The LDC also is monitoring points on DTI, Transco’s Leidy Line, NFSC and Tetco’s M-2. “We believe the development of these points are critical to purchase reliable supplies in the Northeast,” said Heine. “We would rather buy from a pooling point than specific wellheads. It gives us more choice”

Natural gas futures traders were still scratching their heads Friday following the screen’s nonreaction Thursday to news of a much larger than expected 87 Bcf build in storage for the week ending Sept. 20. “It was almost like the market forgot about the report. Our view is things are still about what you would expect for shoulder season,” said Powerhouse’s Thompson. “We had that rally in the market in mid-August that ran for three weeks that was based on a hot period to end summer. We’re through with that now, so we’ve got some chop. Why the market rallied on the back of what should have been a bearish number, I don’t have the answer for that. However, I do suspect we do have some more bearish reports to come as nobody is really running either their AC nor their heat.”

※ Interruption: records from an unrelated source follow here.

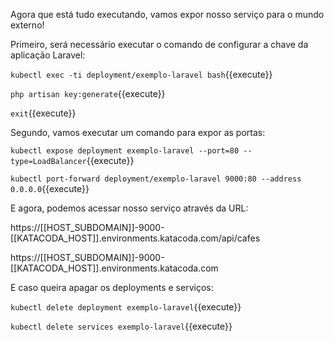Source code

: Agora que está tudo executando, vamos expor nosso serviço para o mundo externo!

Primeiro, será necessário executar o comando de configurar a chave da aplicação Laravel:

`kubectl exec -ti deployment/exemplo-laravel bash`{{execute}}

`php artisan key:generate`{{execute}}

`exit`{{execute}}



Segundo, vamos executar um comando para expor as portas:

`kubectl expose deployment exemplo-laravel --port=80 --type=LoadBalancer`{{execute}}

`kubectl port-forward deployment/exemplo-laravel 9000:80 --address 0.0.0.0`{{execute}}

E agora, podemos acessar nosso serviço através da URL:



https://[[HOST_SUBDOMAIN]]-9000-[[KATACODA_HOST]].environments.katacoda.com/api/cafes

https://[[HOST_SUBDOMAIN]]-9000-[[KATACODA_HOST]].environments.katacoda.com



E caso queira apagar os deployments e serviços:

`kubectl delete deployment exemplo-laravel`{{execute}}

`kubectl delete services exemplo-laravel`{{execute}}

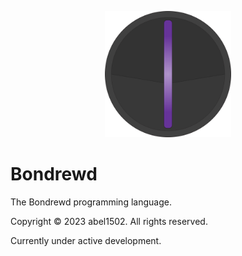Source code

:<p align="center">
<img src="./media/logo.png" width="40%">
</p>

# Bondrewd
The Bondrewd programming language.

Copyright © 2023 abel1502. All rights reserved.

Currently under active development.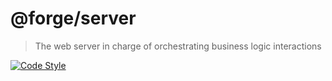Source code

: # @forge/server

> The web server in charge of orchestrating business logic interactions

[![Code Style](https://flat.badgen.net/badge/code%20style/rustfmt/dea584)](https://github.com/rust-lang/rustfmt)
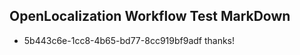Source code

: ## OpenLocalization Workflow Test MarkDown
* 5b443c6e-1cc8-4b65-bd77-8cc919bf9adf 
thanks!<!--HONumber=Feb16_HO4-->
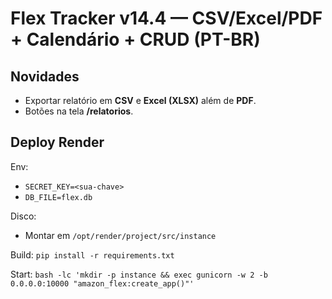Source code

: 
# Flex Tracker v14.4 — CSV/Excel/PDF + Calendário + CRUD (PT-BR)

## Novidades
- Exportar relatório em **CSV** e **Excel (XLSX)** além de **PDF**.
- Botões na tela **/relatorios**.

## Deploy Render
Env:
- `SECRET_KEY=<sua-chave>`
- `DB_FILE=flex.db`

Disco:
- Montar em `/opt/render/project/src/instance`

Build:
`pip install -r requirements.txt`

Start:
`bash -lc 'mkdir -p instance && exec gunicorn -w 2 -b 0.0.0.0:10000 "amazon_flex:create_app()"'`
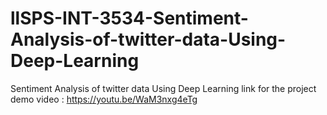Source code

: # llSPS-INT-3534-Sentiment-Analysis-of-twitter-data-Using-Deep-Learning
Sentiment Analysis of twitter data Using Deep Learning
link for the project demo video : https://youtu.be/WaM3nxg4eTg
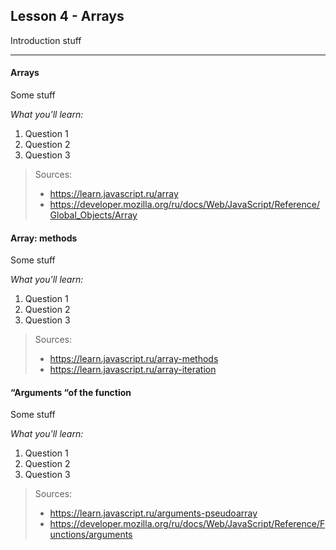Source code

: 
Lesson 4 - Arrays
------------------------------------------------------------


Introduction stuff

----------

#### <i class="icon-star"></i> Arrays
Some stuff

*What you'll learn:*

 1. Question 1
 2. Question 2
 3. Question 3
 	
> Sources:
> - https://learn.javascript.ru/array
> - https://developer.mozilla.org/ru/docs/Web/JavaScript/Reference/Global_Objects/Array 

#### <i class="icon-star"></i> Array: methods
Some stuff

*What you'll learn:*

 1. Question 1
 2. Question 2
 3. Question 3

> Sources:
> - https://learn.javascript.ru/array-methods 
> - https://learn.javascript.ru/array-iteration 

#### <i class="icon-star"></i> “Arguments “of the function
Some stuff

*What you'll learn:*

 1. Question 1
 2. Question 2
 3. Question 3

> Sources:
> - https://learn.javascript.ru/arguments-pseudoarray
> - https://developer.mozilla.org/ru/docs/Web/JavaScript/Reference/Functions/arguments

Thompson said he doesn’t believe the market will test the lows of August again before the traditional fall rally ramps up. “We’re still marginally bearish, but not for much longer,” he said. “Because everything has been playing out pretty close to normal during the course of this year when it comes to traditional seasonal price patterns, I suspect that normal fall rally is probably coming. Do I expect it to be a runaway to the upside? The answer is no, but it certainly has the possibility of getting back up into the $4s as we start to get some inklings of how winter is going to shake out.”

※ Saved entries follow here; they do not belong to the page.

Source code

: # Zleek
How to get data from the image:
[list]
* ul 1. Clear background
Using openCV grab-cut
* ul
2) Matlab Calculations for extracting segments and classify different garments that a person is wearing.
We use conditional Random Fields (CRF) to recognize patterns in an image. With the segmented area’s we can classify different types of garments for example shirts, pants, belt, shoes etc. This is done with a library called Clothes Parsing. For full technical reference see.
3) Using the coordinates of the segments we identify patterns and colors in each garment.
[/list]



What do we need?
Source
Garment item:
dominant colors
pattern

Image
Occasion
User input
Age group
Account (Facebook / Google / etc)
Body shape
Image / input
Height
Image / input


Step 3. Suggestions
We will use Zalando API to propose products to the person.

For Tim Evans of Citi Futures Perspective, traders are currently getting their feet back under them and looking for the market’s next move. “The natural gas market is little changed as traders sort out how much of the recent volatility was due to the expiration of the October futures contract and what valuation is appropriate given the larger than expected 87 Bcf net injection to U.S. natural gas storage for the week ended Sept. 20,” he said.

“Recent volatility in the storage data makes forecasting more challenging than usual, but we see potential for a 100 Bcf refill in the next report, bearish compared with the 82 Bcf five-year average for the date. We see potential for natural gas to trade somewhat higher in the near term, but would view that as a selling opportunity, as the relatively high rate of injections in the weeks to come will put downward fundamental pressure on values.”